Arroyo Grande, California; my home town, about 1905.
Local rancheros were fundamental to New England’s antebellum shoe industry; cattle were raised for their hides, the raw material that drove shoe factories in Massachusetts.
California’s first notorious mass murder was in December 1848 at Mission San Miguel. The man who found the bodies was a mail rider who’d started his route in Nipomo. He reported it to a young army officer in Monterey: Future Civil War general William T. Sherman.
Nearly sixty Civil War veterans are buried in our cemetery. This Arroyo Grande farmer was a young soldier in the 95th Ohio Infantry when he seized a Confederate battle flag at the Battle of Nashville.
Bela Clinton ide was a gentle man. He built the oldest extant home in Arroyo Grande, on Ide Street, in 1878. Twenty-five years before, 363 of the 496 men in his infantry regiment were killed or wounded in a twenty-minute firefight at Gettysburg.
James Dowell was a young cavalryman in a tragicomic expedition to the Powder River Country in the summer and fall of 1865. He somehow survived attacks by Red Cloud, Sitting Bull, Roman Nose and Crazy Horse. The expedition made it back to Fort Laramie on foot. They’d survived starvation by eating their mounts.

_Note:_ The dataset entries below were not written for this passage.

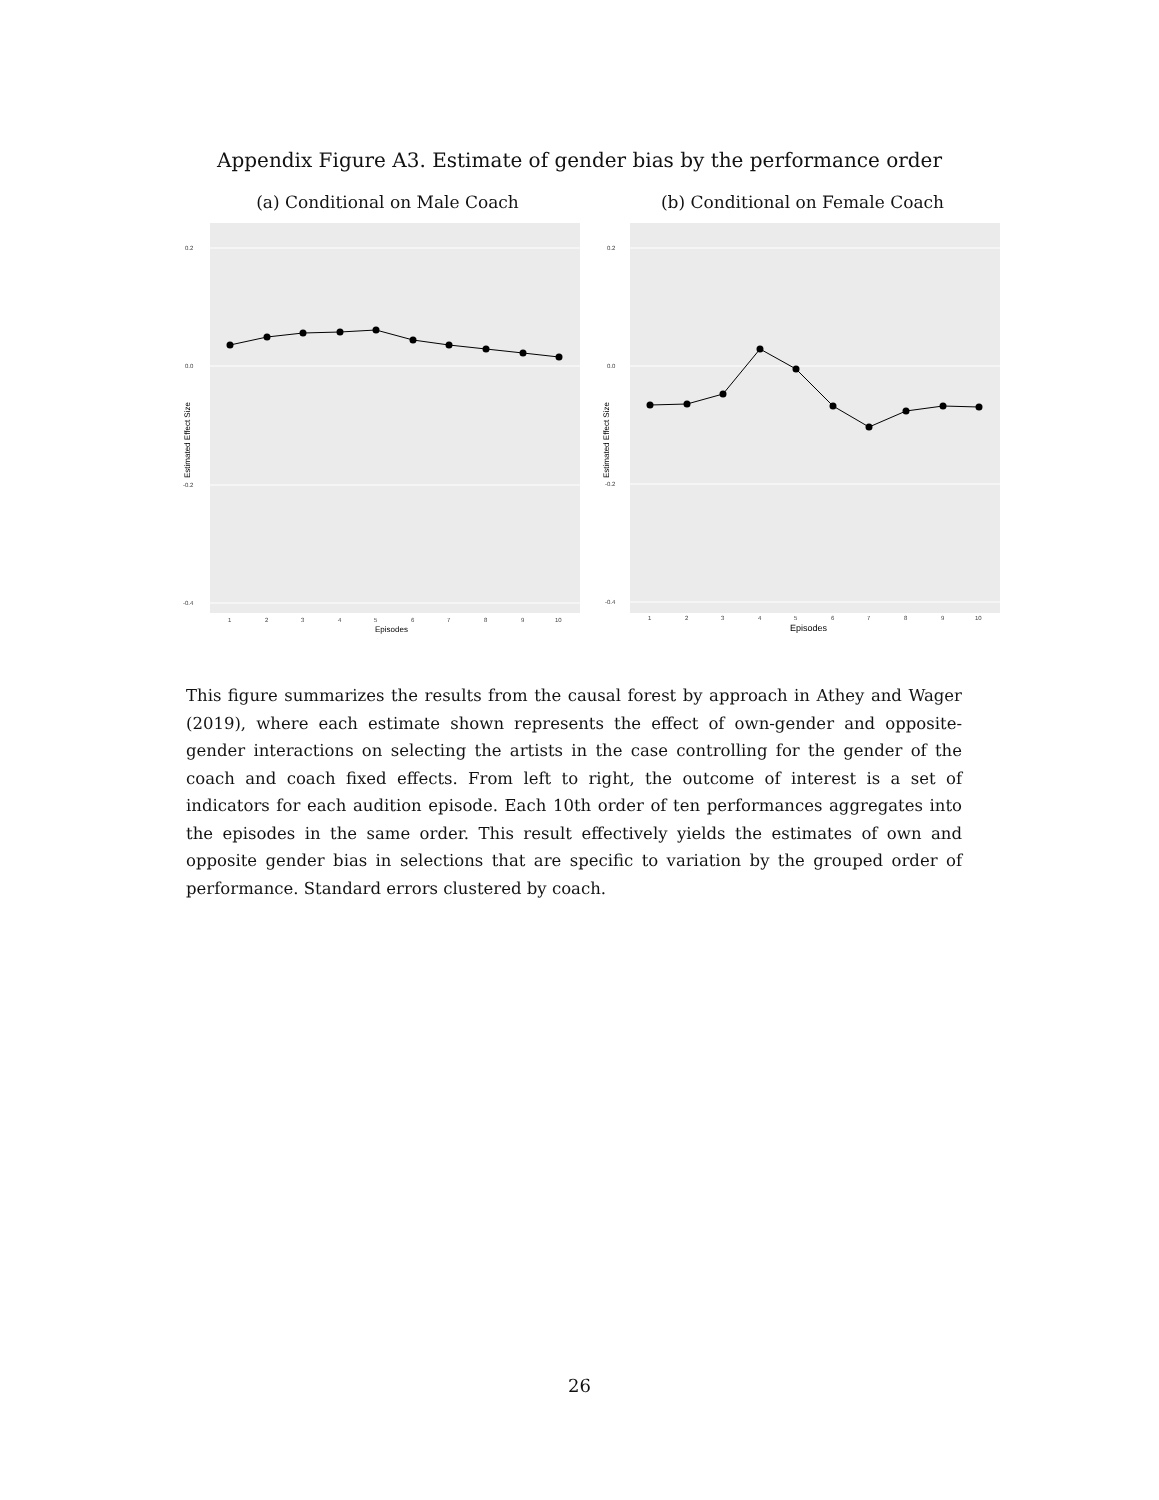Appendix Figure A3. Estimate of gender bias by the performance order
(a) Conditional on Male Coach
0.2
0.0
-0.2
-0.4
1
2
3
4
5
6
7
8
9
10
Episodes
Estimated Effect Size
(b) Conditional on Female Coach
0.2
0.0
-0.2
-0.4
1
2
3
4
5
6
7
8
9
10
Episodes
Estimated Effect Size
This figure summarizes the results from the causal forest by approach in Athey and Wager (2019), where each estimate shown represents the effect of own-gender and opposite-gender interactions on selecting the artists in the case controlling for the gender of the coach and coach fixed effects. From left to right, the outcome of interest is a set of indicators for each audition episode. Each 10th order of ten performances aggregates into the episodes in the same order. This result effectively yields the estimates of own and opposite gender bias in selections that are specific to variation by the grouped order of performance. Standard errors clustered by coach.
26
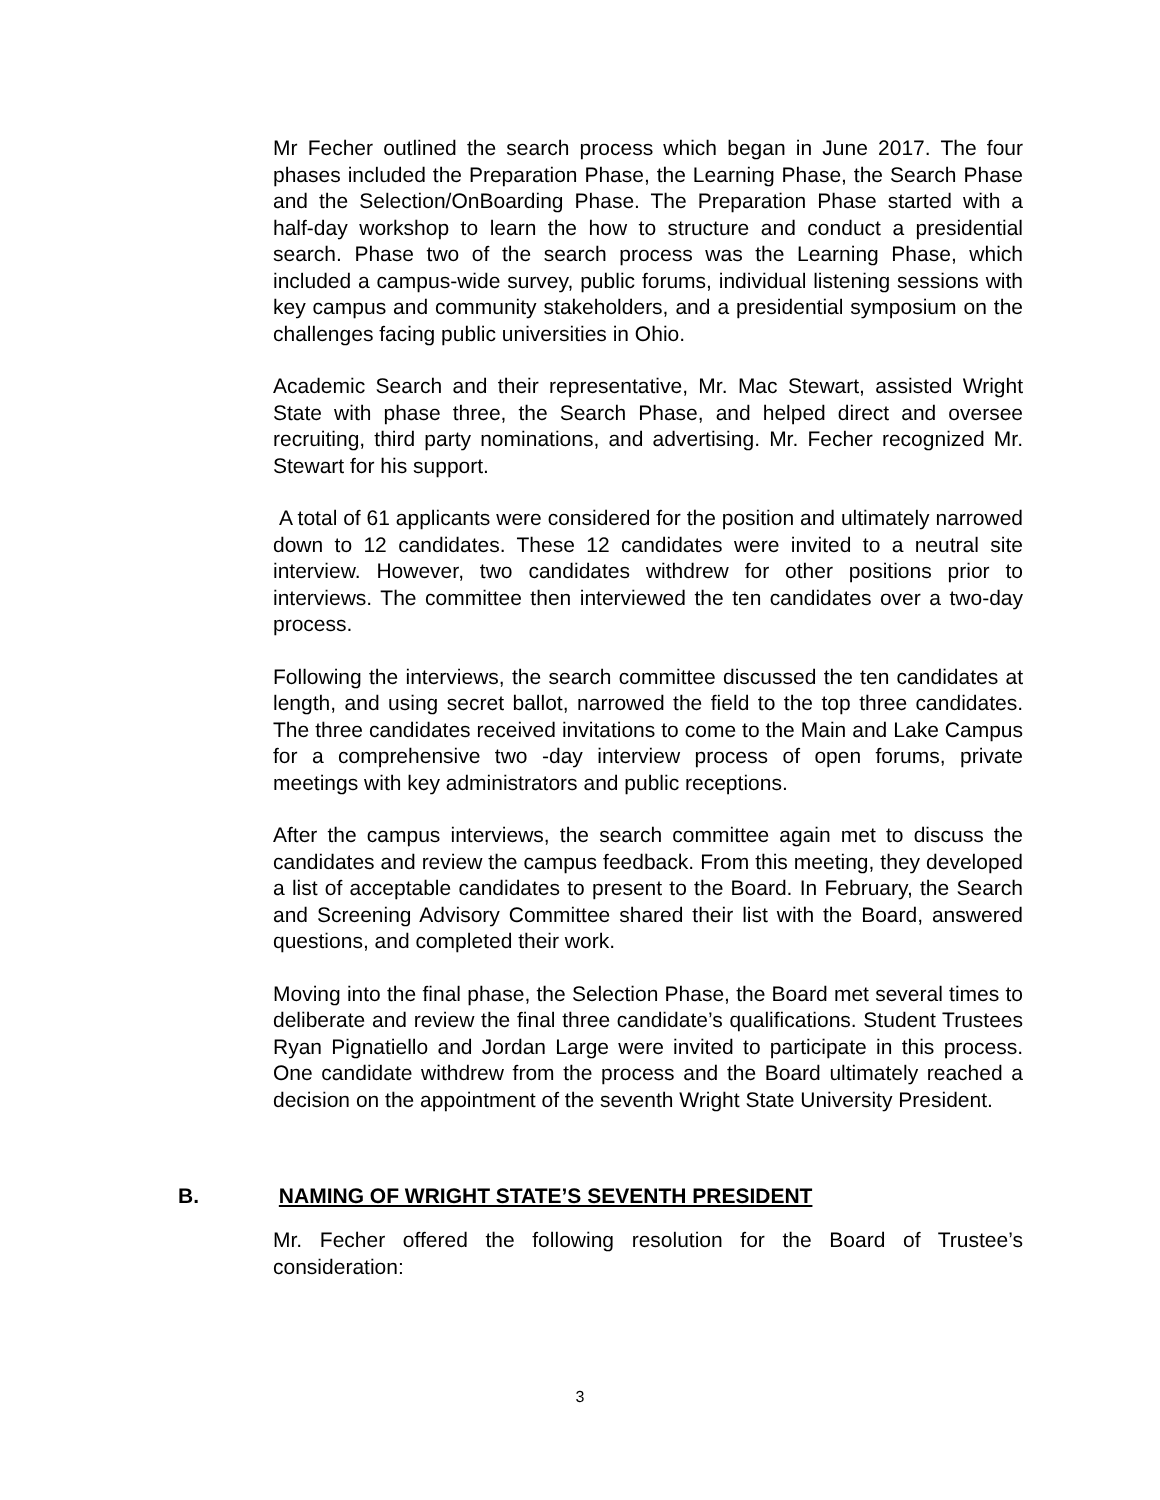Mr Fecher outlined the search process which began in June 2017. The four phases included the Preparation Phase, the Learning Phase, the Search Phase and the Selection/OnBoarding Phase. The Preparation Phase started with a half-day workshop to learn the how to structure and conduct a presidential search. Phase two of the search process was the Learning Phase, which included a campus-wide survey, public forums, individual listening sessions with key campus and community stakeholders, and a presidential symposium on the challenges facing public universities in Ohio.
Academic Search and their representative, Mr. Mac Stewart, assisted Wright State with phase three, the Search Phase, and helped direct and oversee recruiting, third party nominations, and advertising. Mr. Fecher recognized Mr. Stewart for his support.
A total of 61 applicants were considered for the position and ultimately narrowed down to 12 candidates. These 12 candidates were invited to a neutral site interview. However, two candidates withdrew for other positions prior to interviews. The committee then interviewed the ten candidates over a two-day process.
Following the interviews, the search committee discussed the ten candidates at length, and using secret ballot, narrowed the field to the top three candidates. The three candidates received invitations to come to the Main and Lake Campus for a comprehensive two -day interview process of open forums, private meetings with key administrators and public receptions.
After the campus interviews, the search committee again met to discuss the candidates and review the campus feedback. From this meeting, they developed a list of acceptable candidates to present to the Board. In February, the Search and Screening Advisory Committee shared their list with the Board, answered questions, and completed their work.
Moving into the final phase, the Selection Phase, the Board met several times to deliberate and review the final three candidate’s qualifications. Student Trustees Ryan Pignatiello and Jordan Large were invited to participate in this process. One candidate withdrew from the process and the Board ultimately reached a decision on the appointment of the seventh Wright State University President.
B. NAMING OF WRIGHT STATE’S SEVENTH PRESIDENT
Mr. Fecher offered the following resolution for the Board of Trustee’s consideration:
3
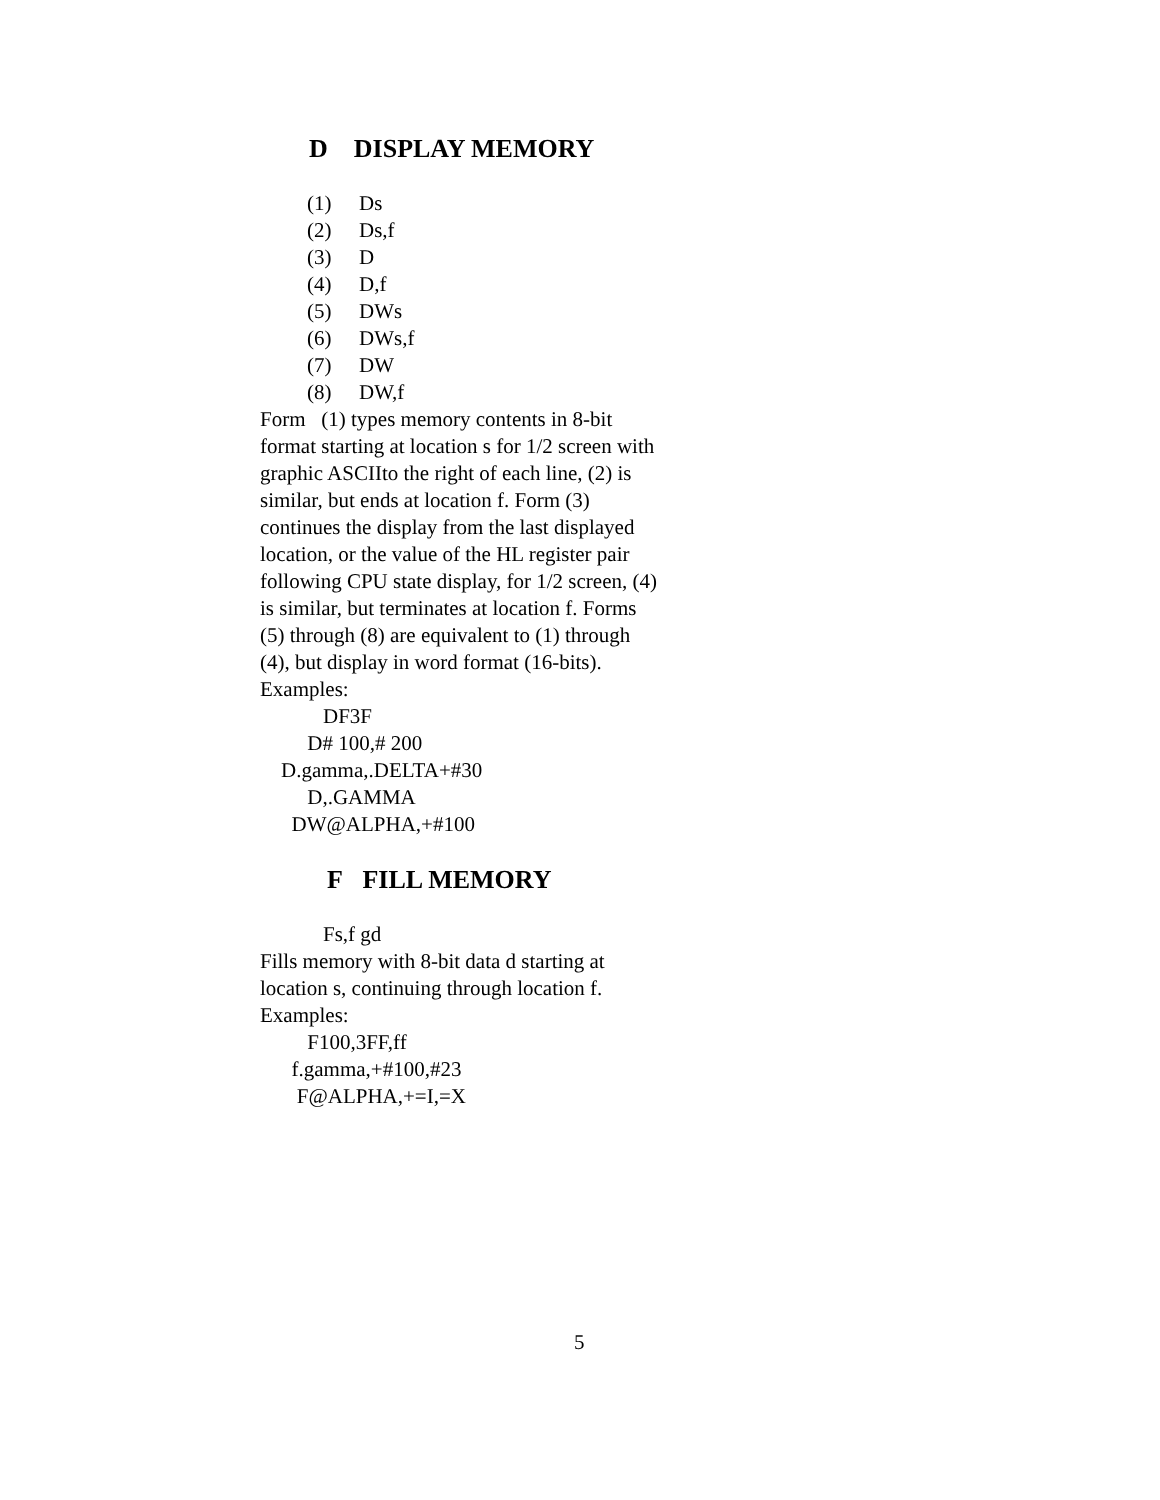D DISPLAY MEMORY
(1) Ds
(2) Ds,f
(3) D
(4) D,f
(5) DWs
(6) DWs,f
(7) DW
(8) DW,f
Form (1) types memory contents in 8-bit format starting at location s for 1/2 screen with graphic ASCIIto the right of each line, (2) is similar, but ends at location f. Form (3) continues the display from the last displayed location, or the value of the HL register pair following CPU state display, for 1/2 screen, (4) is similar, but terminates at location f. Forms (5) through (8) are equivalent to (1) through (4), but display in word format (16-bits). Examples:
DF3F
D# 100,# 200
D.gamma,.DELTA+#30
D,.GAMMA
DW@ALPHA,+#100
F FILL MEMORY
Fs,f gd
Fills memory with 8-bit data d starting at location s, continuing through location f. Examples:
F100,3FF,ff
f.gamma,+#100,#23
F@ALPHA,+=I,=X
5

The Meiji Emperor, shown here in the film The Last Samurai, began the modernization of Japan in 1867, at a price: ruinous land taxes. Thousands of Japanese were forced to emigrate; the Saruwatari family, whose home still stands off Halcyon Road, may have been the first to move here.
The image on the left shows Al Capone waiting his turn to shoot pool at Pismo Beach’s Waldorf Club in 1927, from Effie McDermott’s history of Pismo Beach. The Central Coast was notorious for Capone’s bootlegging. Today, the Waldorf Club is the Cool Cat Cafe.
In her autobiography, aviatrix Harriet Quimby claimed she’d been born and raised in Arroyo Grande. That was a small fib. The other one was her losing a decade in age. She was from Michigan, but her family had lived in Arroyo Grande briefly before she started her journalism career. The first woman to fly across the English channel, her flying career ended tragically with a crash into Boston Harbor in 1912. She had nonetheless inspired a little Iowa girl who wanted to fly: Amelia Earhart is shown visiting Cal Poly in 1936, the year before she disappeared.
The head of the New Deal’s Soil Conservation Service said the erosion of the hillsides from Arroyo Grande to Shell Beach was among the worst he’d seen in America. The corrective was the Civilian Conservation Corps, two hundred-plus young men from New York, New Jersey and Delaware, whose barracks stood on the site of today’s Arroyo Grande Women’s Club. The young men, aged 18-25, earned $27 a month. They were expected to send half of that home.
Clark Gable and Joan Crawford stayed at this Pismo Beach hotel while filming the 1940 release Strange Cargo. During a break in shooting, Gable played a pickup game of softball on the beach with teens from San Luis Obispo High School
Wayne Morgan (top) and Jack Scruggs (bottom) as second graders at the Arroyo Grande Grammar School–the site of today’s Mullahey Ford–in 1926. Fifteen years later, the two were shipmates on battleship Arizona, circled in the second photo. This is the moment of Scrugg’s death. A trombonist in the ship’s band, the explosions off the battleship’s stern killed him as he prepared to play the National Anthem. Ten minutes later, Morgan was killed; his father owned an earlier Ford agency in the building now occupied by Doc Burnstein’s.
Just before America’s entry into World War II, Nakamura was the sports editor of the Arroyo Grande Union High School Hi-Chatter. Two years after he and his family were interned, the twenty-year-old led an Army Intelligence mission into the mountains of China, where he was to link up with Chinese guerrillas. The Chinese were so taken with young Nakamura that they threw him a 21st birthday party. Somebody had a record player, so there was even a little dance. One of Nakamura’s dance partners was a former Chinese movie star, Jian Qing. We know her better as Madame Mao.
Some of the most vicious bigotry I’ve ever encountered came in prewar newspaper columns that condemned Filipino immigrants–called “The Manong Generation.” The young men—almost no Filipinas were allowed to immigrate–found solace in the community center that was Pismo Beach’s P.I. market. They responded to the nation that seemed to hate them by volunteering, in great numbers, to fight the Japanese and help liberate their homes. They were superb soldiers.
Heritage Salon on Branch Street in Arroyo Grande was once Buzz’s Barber and Beauty. Buzz gave a stranger a haircut in his #1 chair in 1959. The stranger’s dog, a big handsome poodle, waited in a pickup parked on Branch Street for his boss to finish his haircut. The poodle was named Charley. Buzz’s customer was John Steinbeck.